All this is despite Sunak telling the LGBT Conservatives group on July 15, 2022, that “prejudice against trans people is wrong” and that he “would strive to foster a space in which people feel safe, able to explore complex issues and find a path forward through common ground” when asked what he would do about transphobia in the Conservative party. He pledged to “continue to be an ally” for the LGBTQ+ community, and to “make sure that none of you ever feel the need to hide, but can instead live life with hope, joy, and above all, pride.”


Like Truss, Sunak hasn’t been very vocal about his stance on abortion. He’s abstained from nearly all major votes on abortion rights since becoming an MP in 2015, as the Independent notes. However, he did cast one pro-abortion vote in April 2021 when he voted in favour of giving the Northern Ireland secretary powers to commission abortion services in the country. But, like Truss, Sunak abstained on a parliamentary vote on installing buffer zones around abortion clinics.

Climate Change

Sunak is committed to maintaining the government’s goal of reaching net zero by 2050, and was the only candidate in the first leadership race to do so. And while he wants to keep the ban on building new onshore wind farms, Sunak intends to begin a “massive expansion in offshore wind,” per Sky News, so that Britain can be self-sufficient in its energy production by 2045.

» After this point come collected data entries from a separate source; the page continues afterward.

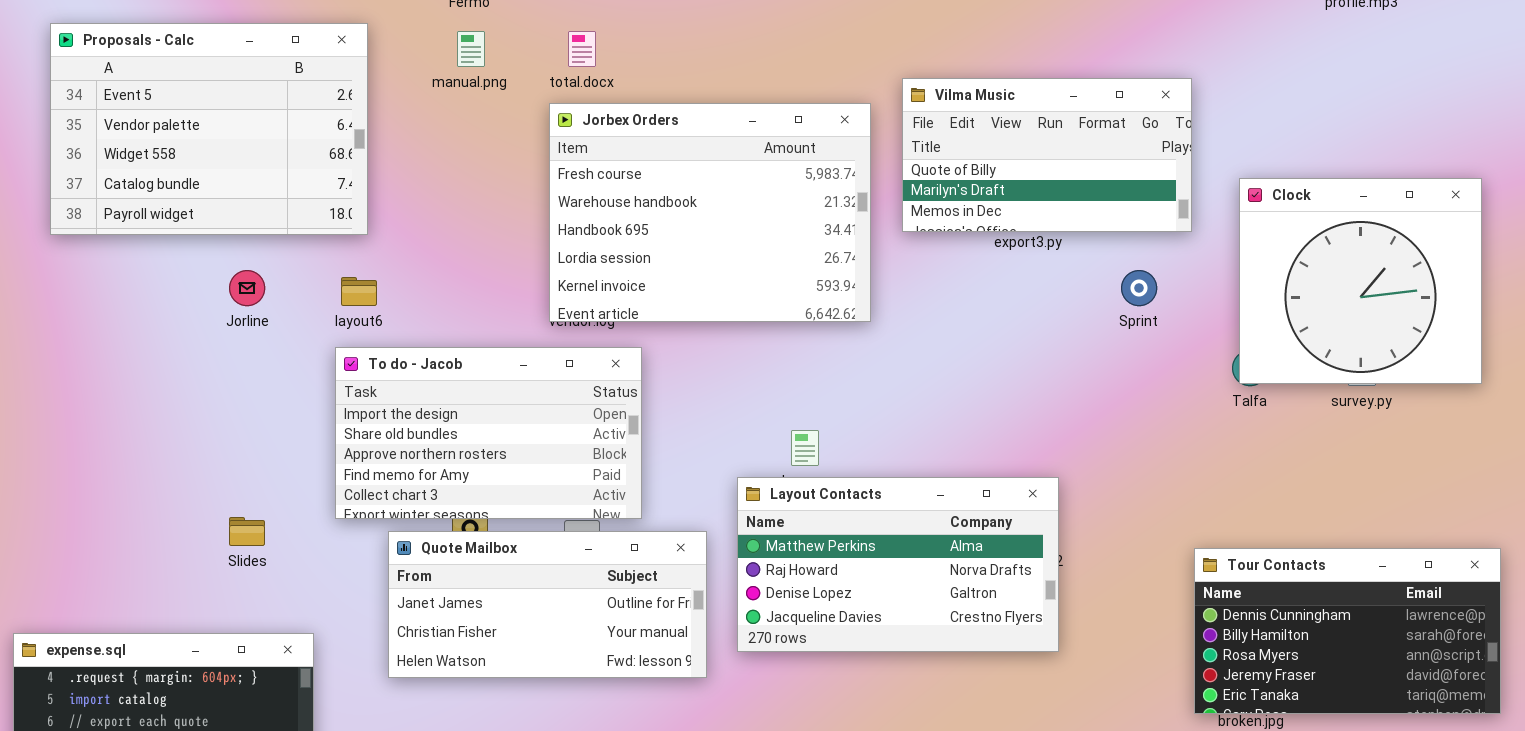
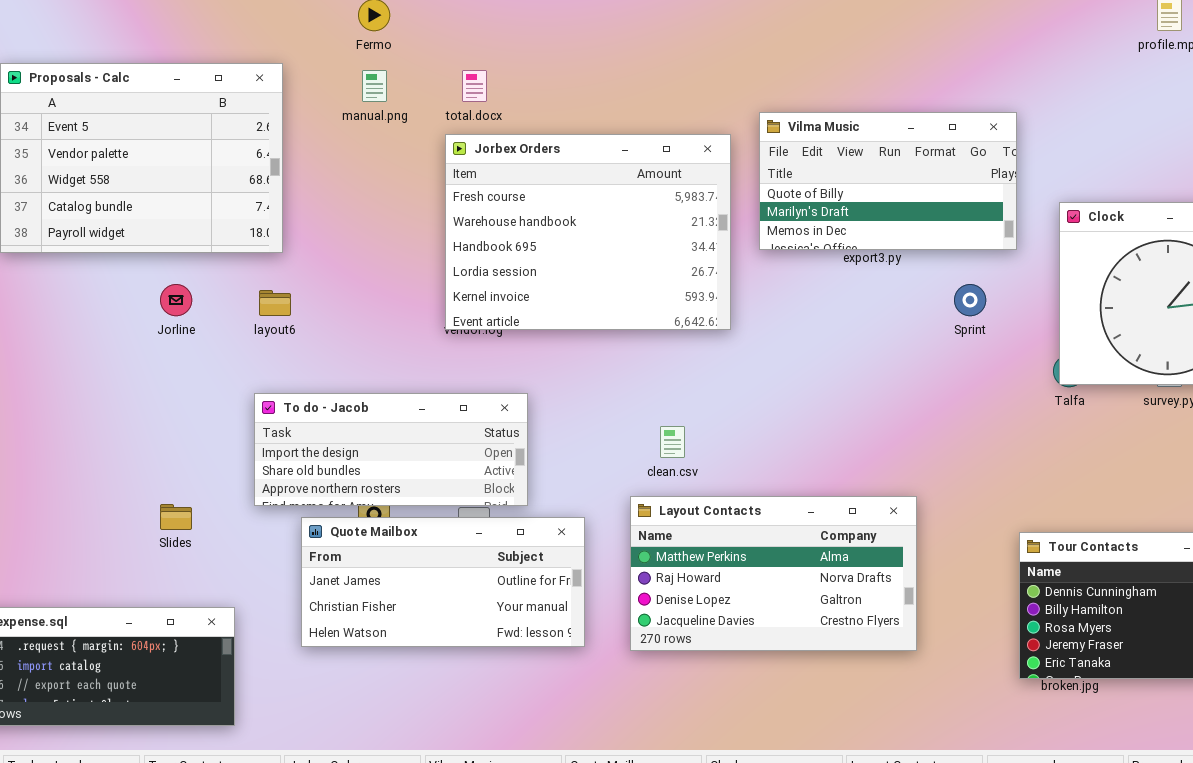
To do - Jacob: [335,347,642,519] -> [254,393,528,506], resized
Layout Contacts: [737,477,1059,652] -> [630,496,917,651], moved

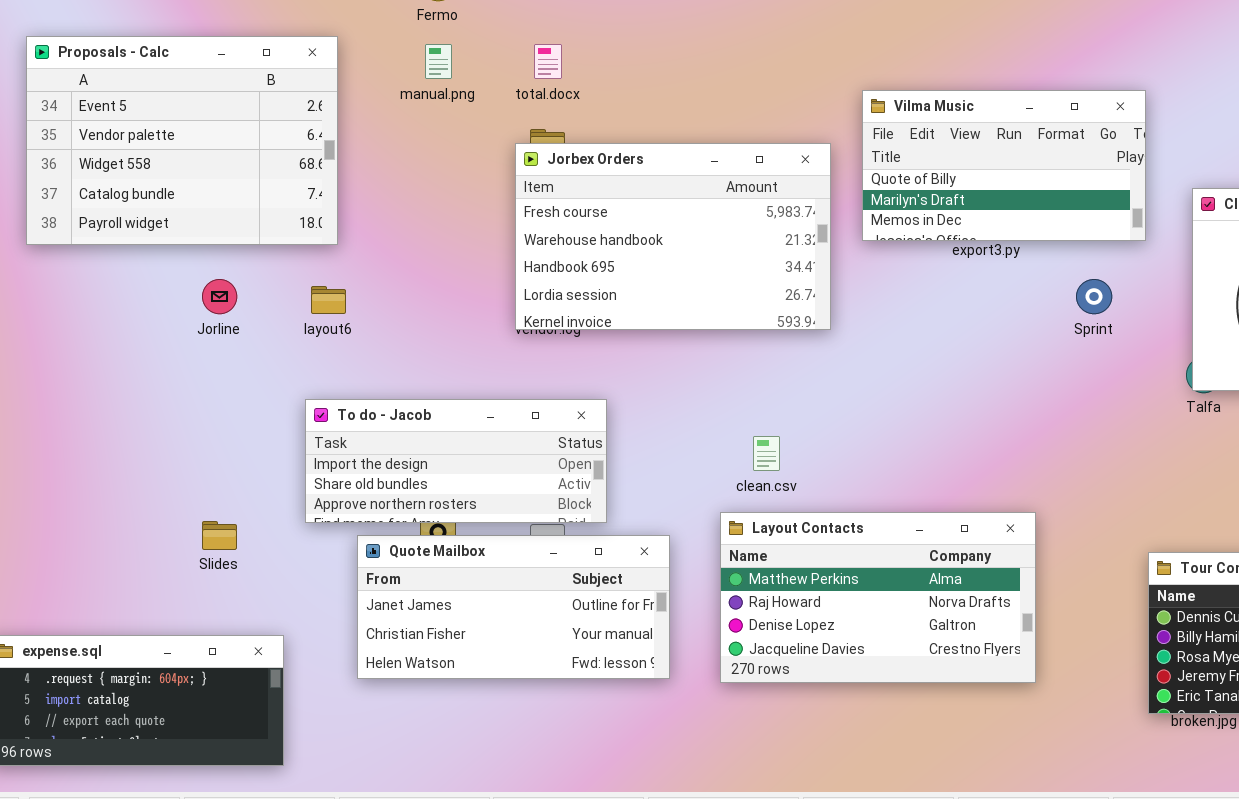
Jorbex Orders: [445,134,731,330] -> [515,143,831,330], resized

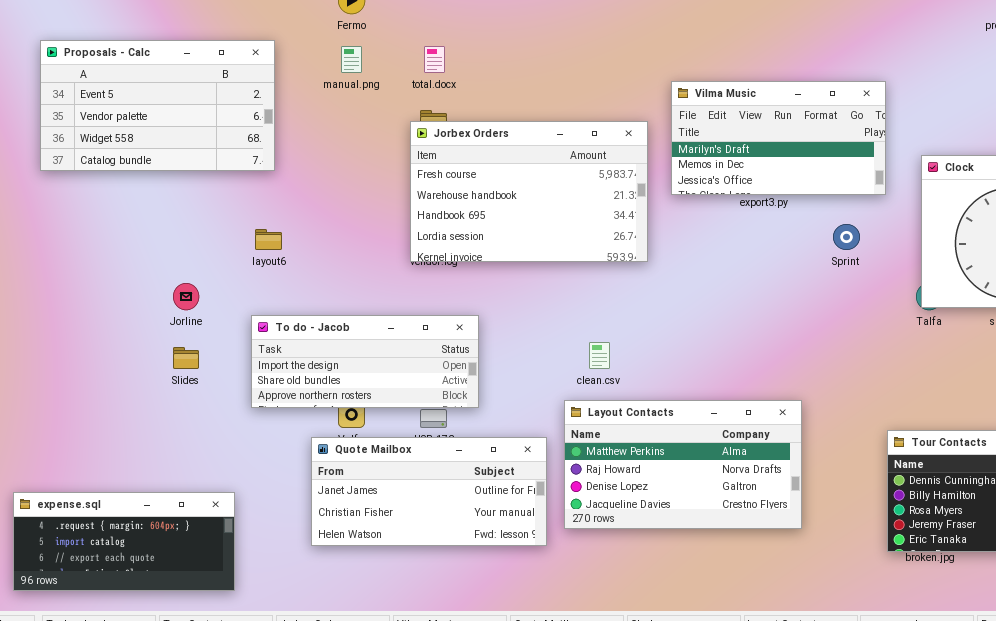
Proposals - Calc: [26,36,338,245] -> [40,40,275,171], resized
Vilma Music: [862,90,1146,241] -> [671,81,886,195], scrolled down 1 row
Jorline: [202,279,237,314] -> [173,283,199,310], moved
Slides: [202,521,237,550] -> [173,347,199,369], moved
Quote Mailbox: [357,535,670,679] -> [311,437,547,546], moved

Unlike Truss, Sunak will stay true to the 2019 manifesto, “which was pretty good” in terms of tackling climate change, according to Shaun Spiers, the executive director of the environmental think tank Green Alliance. However, Sunak is “committed to driving up North Sea gas production” and supports fracking so long as “local communities support it.”

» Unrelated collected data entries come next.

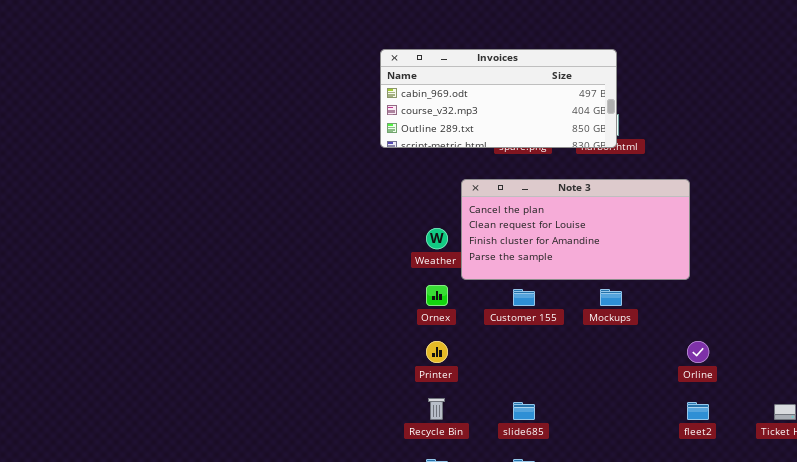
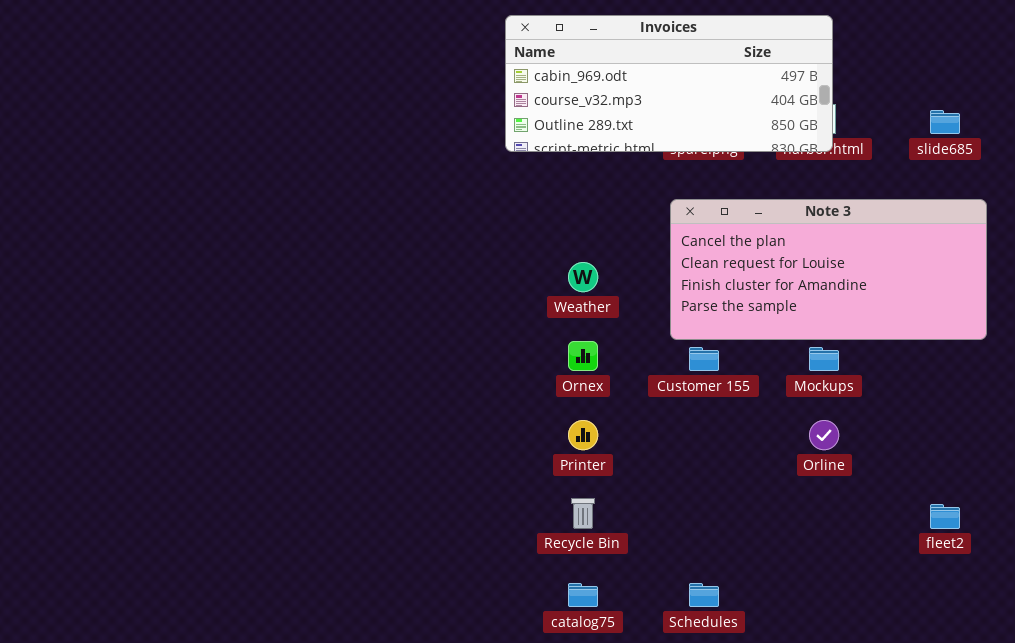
Note 3: [461,179,690,280] -> [670,199,987,340], moved
Orline: [687,341,709,363] -> [809,420,839,450], moved
slide685: [513,402,535,420] -> [930,110,960,134], moved

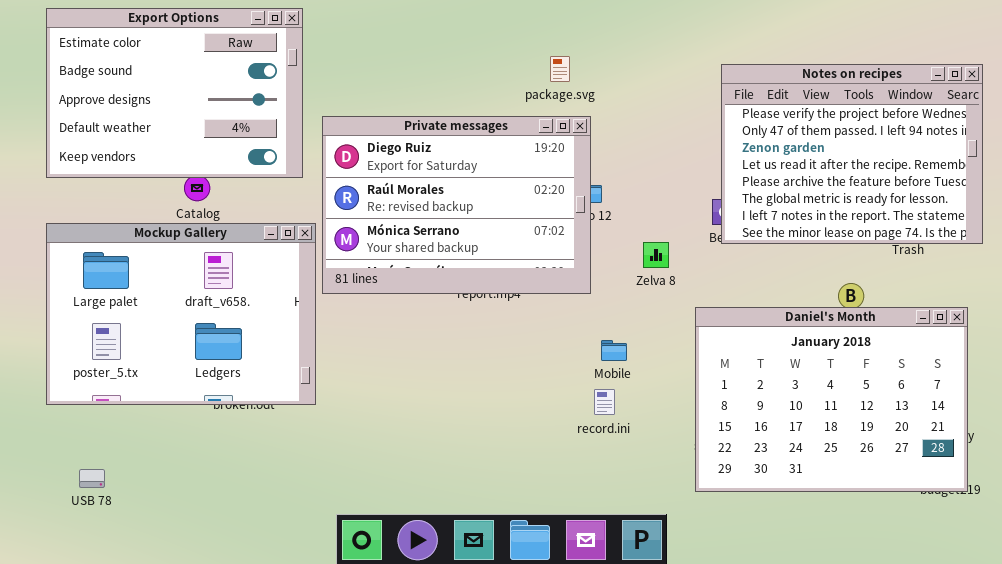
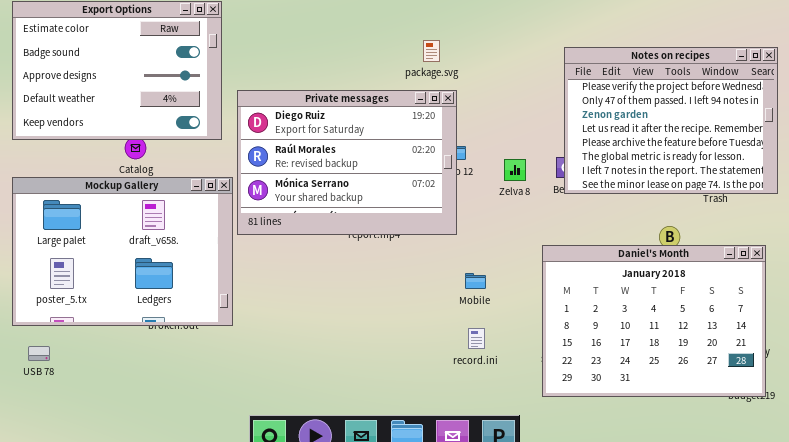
Zelva 8: [643,242,669,268] -> [504,159,526,181], moved
record.ini: [594,389,615,415] -> [468,328,485,349], moved
USB 78: [79,469,105,488] -> [28,346,50,361], moved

Despite his promises on renewable energy, Sunak has been criticised for not putting “clean economy and climate action right at the heart of his mission” when he was chancellor. “You can’t solve climate change… with a half-hearted approach to climate action — you need to be all in,” said Ed Matthew, the campaigns director at independent think tank E3G.

It’s worth noting that Sunak has generally voted against measures to prevent climate change in Parliament.

Industrial Action

Sunak pledged to ban strikes on essential public services during his leadership campaign, like railway workers, NHS staff, and teachers. This was part of the Conservative party’s 2019 manifesto, something that Sunak has made very clear that he will put into practice as prime minister.

NHS Reform

In a campaign video during the first Conservative leadership race, Sunak described the current NHS backlog as “the biggest public service emergency.” He pledged to make this his “number one public service priority” and will create a “backlogs task force” to help “triage and treat patients” in a faster, more efficient way. Sunak is against privatisation, saying that those being forced to use “money they can’t really afford to go private” due to wait times and backlogs were dealing with “privatisation by the back door.”

Writing in The Sunday Telegraph, Sunak pledged to introduce a temporary £10 fine to NHS patients who miss GP appointments. “If we have people not showing up and taking those slots away from people who need it, that’s not right,” Sunak wrote. “I’m all for a healthcare system that’s free at the point of use, but not one that’s free at the point of misuse.”

The newly-appointed prime minister said he wanted to “eliminate one-year waits” by September 2024, six months earlier than the government’s current target. Sunak also wants to ensure “that everyone who has been waiting more than 18 weeks for a procedure is contacted by their trust within 100 days.”